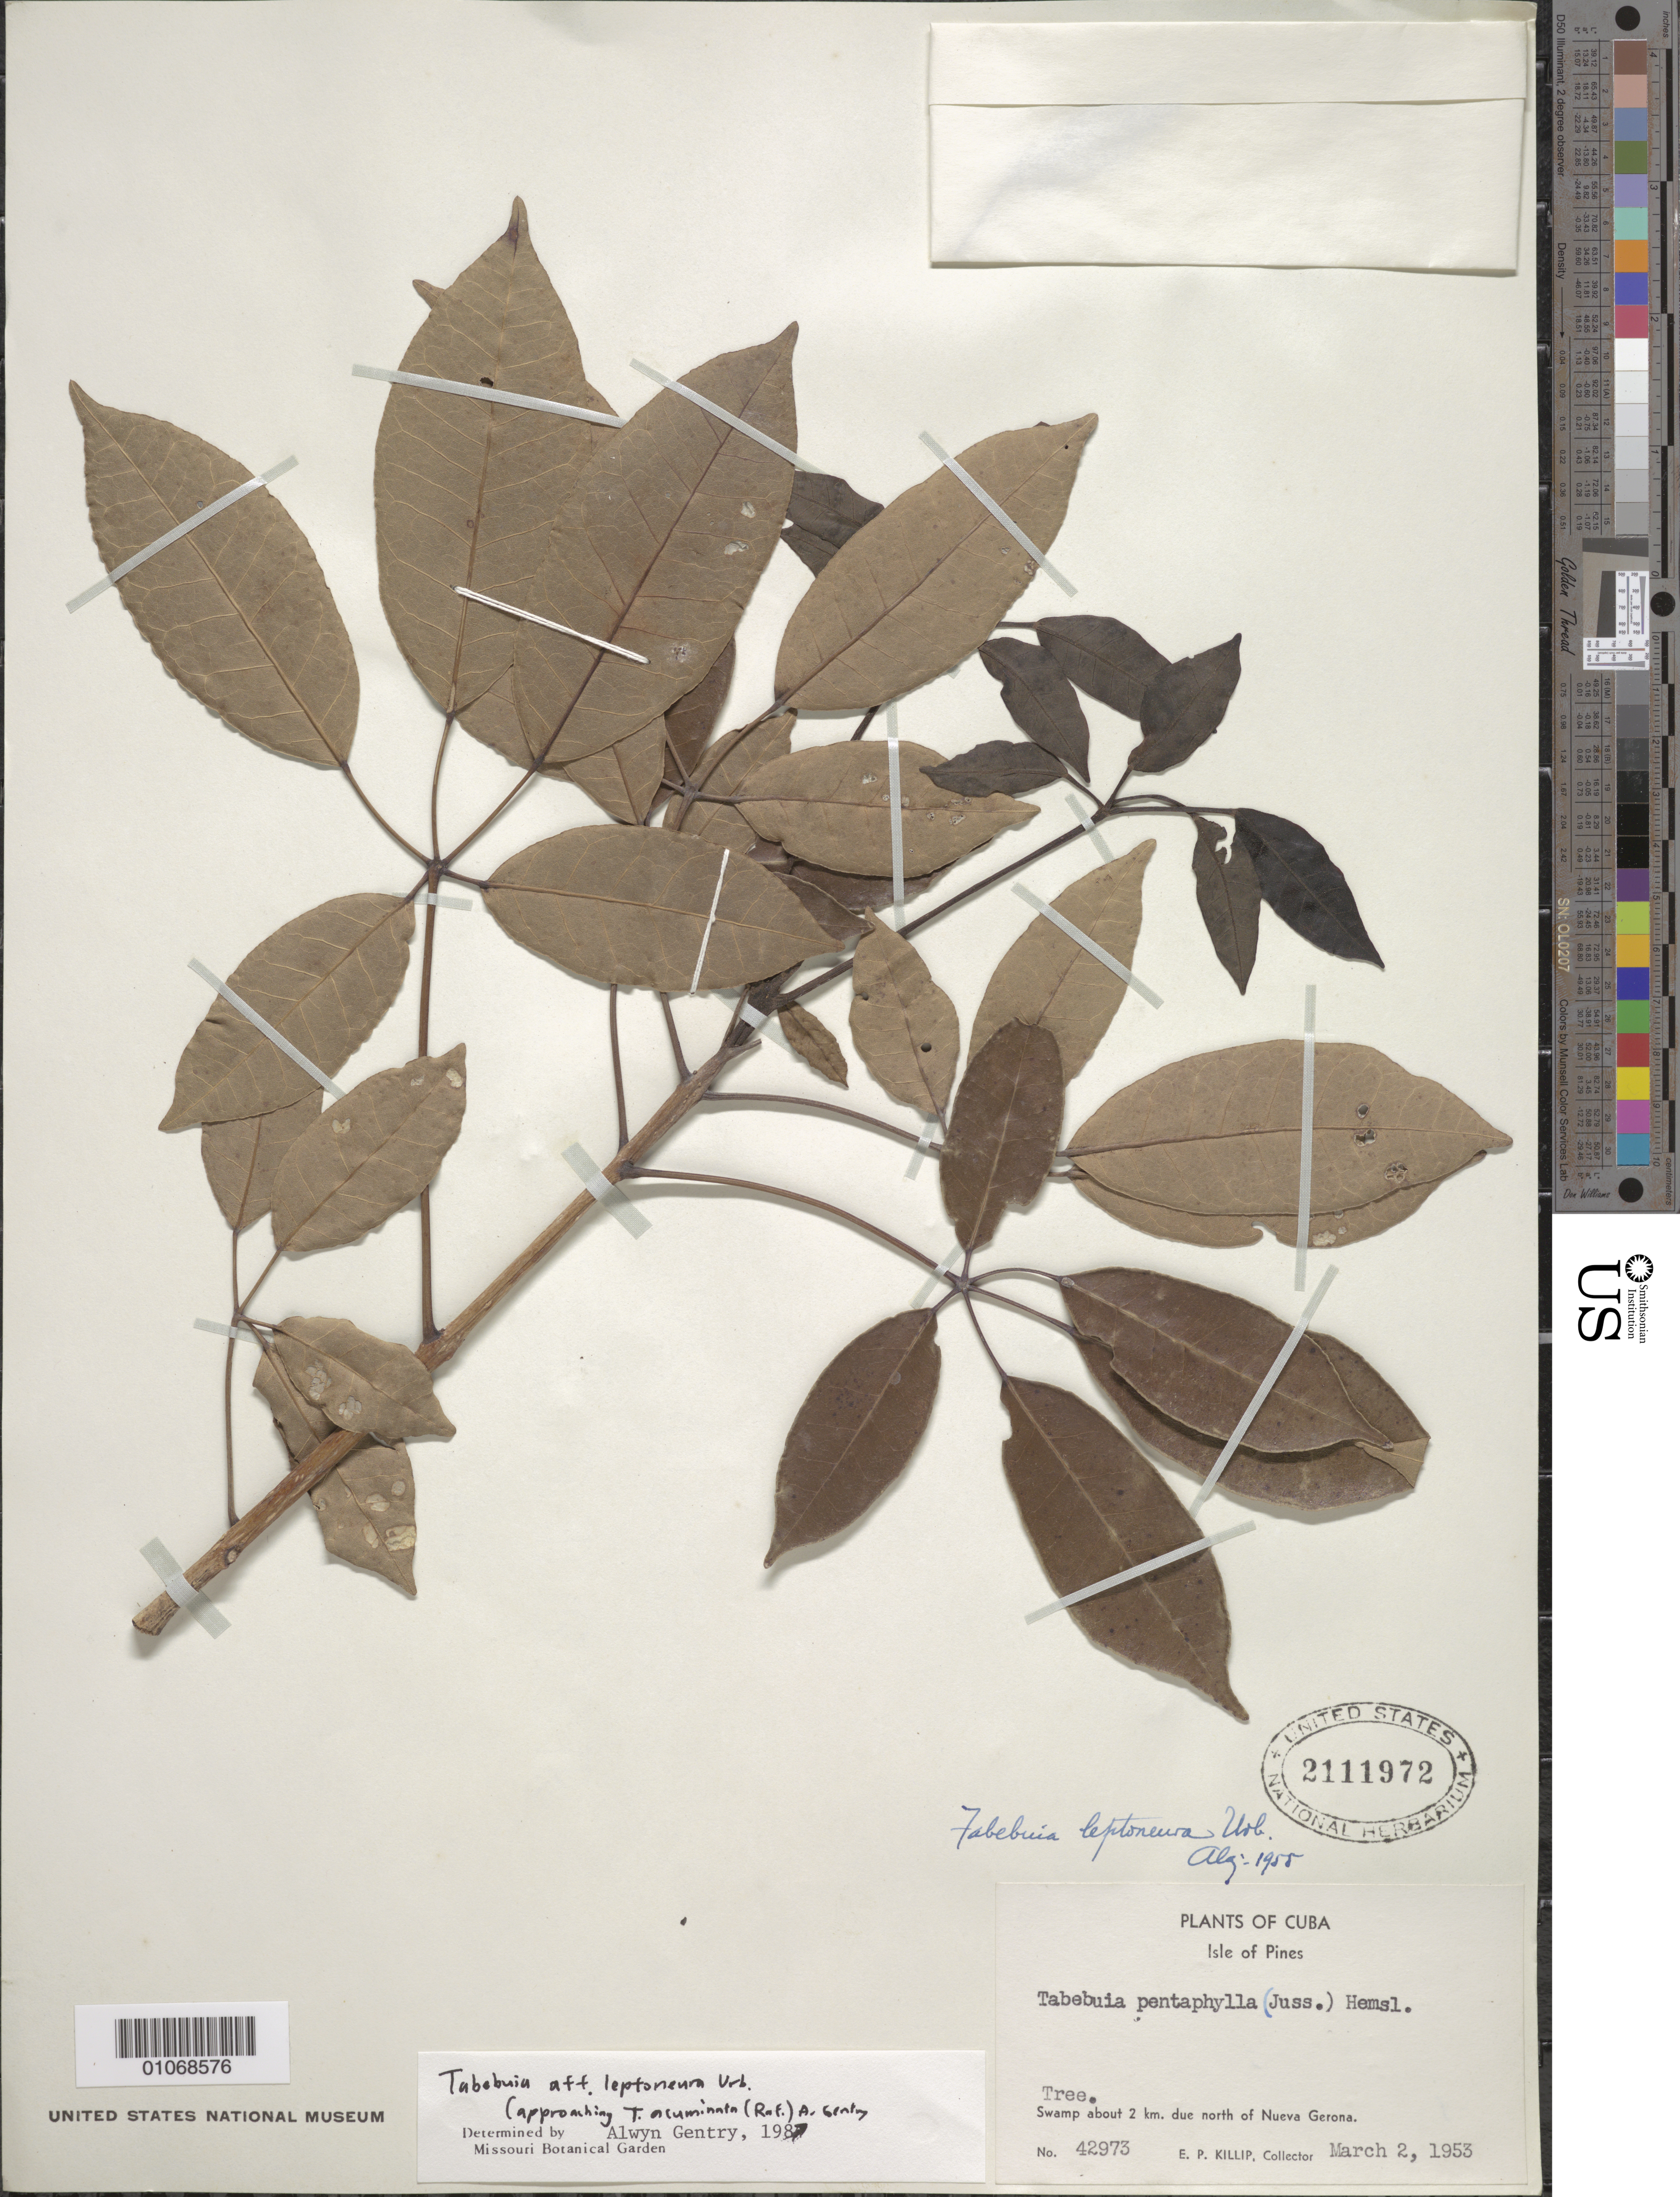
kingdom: Plantae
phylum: Tracheophyta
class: Magnoliopsida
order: Lamiales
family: Bignoniaceae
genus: Tabebuia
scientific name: Tabebuia leptoneura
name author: Urb.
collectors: E. P. Killip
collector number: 42973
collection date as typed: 02 Mar 1953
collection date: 1953-03-02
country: Cuba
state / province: Isla de La Juventud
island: Isla de la Juventud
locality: Swamp about 2 km due north of Nueva Gerona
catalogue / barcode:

### OBJECTIVE
Render every line of the data above as a numbered list, skipping blank lines and omitting the pictures.

### FINISHED ANSWER
1. kingdom: Plantae
2. phylum: Tracheophyta
3. class: Magnoliopsida
4. order: Lamiales
5. family: Bignoniaceae
6. genus: Tabebuia
7. scientific name: Tabebuia leptoneura
8. name author: Urb.
9. collectors: E. P. Killip
10. collector number: 42973
11. collection date as typed: 02 Mar 1953
12. collection date: 1953-03-02
13. country: Cuba
14. state / province: Isla de La Juventud
15. island: Isla de la Juventud
16. locality: Swamp about 2 km due north of Nueva Gerona
17. catalogue / barcode:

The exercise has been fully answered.